Bij de vaststelling van Richtlijn 2000/53/EG betreffende autowrakken hebben het Europees Parlement en de Raad besloten dat auto's die na 1 juli 2003 op de markt worden gebracht, niet langer de zware metalen lood, kwik, cadmium en zeswaardig chroom mogen bevatten tenzij daarvoor in bijlage II van de richtlijn vrijstelling wordt verleend. Het verbod op zware metalen is bedoeld om te voorkomen dat deze gevaarlijke stoffen in het milieu terechtkomen, om recycling gemakkelijker te maken en om te voorkomen dat er gevaarlijk afval moet worden verwijderd.

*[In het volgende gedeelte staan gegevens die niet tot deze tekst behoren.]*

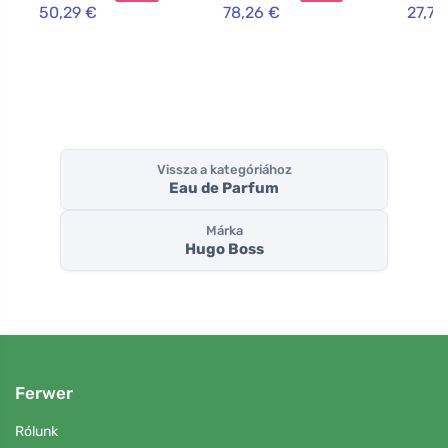
50,29 €
78,26 €
27,78
Vissza a kategóriához
Eau de Parfum
Márka
Hugo Boss
Ferwer
Rólunk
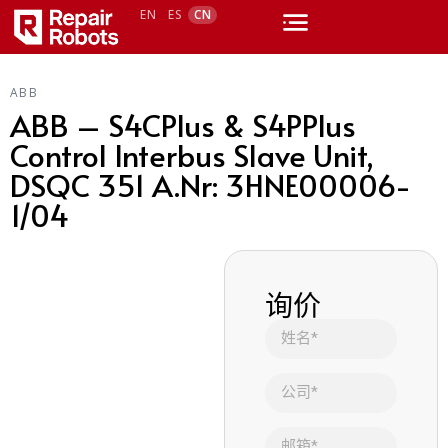
EN
ES
CN
ABB
ABB – S4CPlus & S4PPlus
Control Interbus Slave Unit,
DSQC 351 A.Nr: 3HNE00006-
1/04
询价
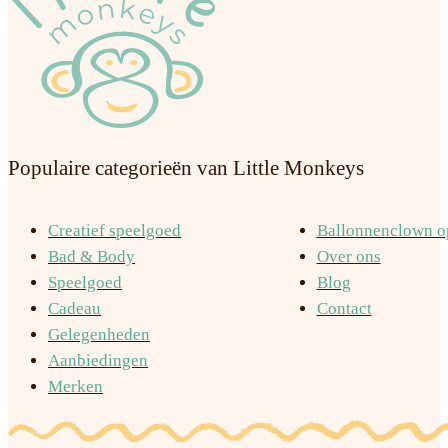
Populaire categorieën van Little Monkeys
Creatief speelgoed
Ballonnenclown op
Bad & Body
Over ons
Speelgoed
Blog
Cadeau
Contact
Gelegenheden
Aanbiedingen
Merken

De Commissie vindt het heel belangrijk dat er een markt voor duurzame vervoersmiddelen als elektrische auto's blijft bestaan. Uit de door de Commissie met de hulp van onafhankelijke deskundigen uitgevoerde analyse is gebleken dat er al technologie op de markt is die als alternatief voor cadmium kan fungeren en dat de overschakeling op cadmiumvrije elektrische auto's op 31 december 2005 kan worden voltooid zonder dat de markt voor elektrische auto's zal worden verstoord.

Achtergrond

De autowrakken-richtlijn is gebaseerd op het vervangingsbeginsel, dat inhoudt dat vrijstelling van het verbod op zware metalen alleen mogelijk is als het gebruik van zware metalen voor bepaalde toepassingen onvermijdelijk is. Wanneer het gebruik van zware metalen wel kan worden vermeden, kan geen vrijstelling worden verleend. Het voorstel van de Commissie houdt dan ook in dat een vrijstelling van het verbod alleen wordt toegestaan als dit vanwege het ontbreken van vervangingsmiddelen nodig is. Het verbod op cadmium zal geen gevolgen hebben voor elektrische auto's die al op de markt zijn, maar alleen voor auto's die na 2005 op de markt worden gebracht.

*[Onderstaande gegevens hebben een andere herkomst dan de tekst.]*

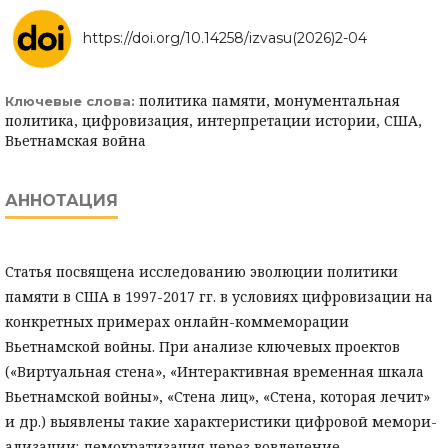
https://doi.org/10.14258/izvasu(2026)2-04
политика памяти, монументальная
Ключевые слова:
политика, цифровизация, интерпретации истории, США,
Вьетнамская война
АННОТАЦИЯ
Статья посвящена исследованию эволюции политики
памяти в США в 1997-2017 гг. в условиях цифровизации на
конкретных примерах онлайн-коммеморации
Вьетнамской войны. При анализе ключевых проектов
(«Виртуальная стена», «Интерактивная временная шкала
Вьетнамской войны», «Стена лиц», «Стена, которая лечит»
и др.) выявлены такие характеристики цифровой мемори-
ализации: демократизация через вовлечение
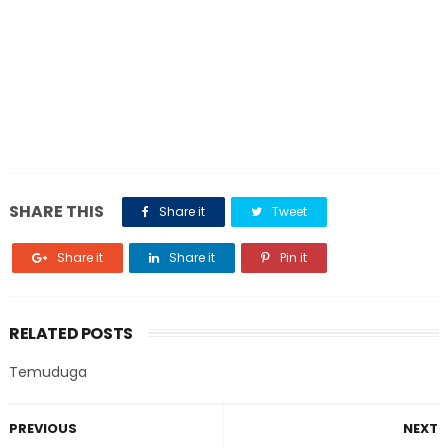
SHARE THIS
Share it
Tweet
Share it
Share it
Pin it
RELATED POSTS
Temuduga
PREVIOUS
NEXT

Cadmium is een zwaar metaal dat niet van essentieel belang is voor plantaardig of dierlijk leven. Het metaal staat bekend als verontreinigende stof vanwege de effecten op de gezondheid van de mens (volgens de huidige kennis is nierbeschadiging waarschijnlijk het kritische gezondheidseffect maar ook andere negatieve effecten zijn aangetoond) en het milieu (cadmium wordt door veel organismen, met name micro-organismen en weekdieren, gemakkelijk geaccumuleerd). Sinds 1988 bestaat er EU-regelgeving voor cadmium.

Er zijn momenteel alternatieven voor cadmiumaccu's op de markt in de vorm van nikkel-metaalhydride-accu's en op langere termijn zullen er lithium-ion-accu's beschikbaar zijn.

Het voorstel zal nu voor advies worden voorgelegd aan het regelgevend comité voor de afval-kaderrichtlijn. Dit comité bestaat uit vertegenwoordigers van de lidstaten en wordt voorgezeten door de Commissie. Als het comité met een gekwalificeerde meerderheid van stemmen een positief advies over het voorstel uitbrengt, zal de Commissie het besluit officieel vaststellen. Als dit niet gebeurt, heeft de Raad drie maanden om een besluit te nemen en als hij dit niet binnen deze termijn doet, stelt de Commissie haar voorstel vast.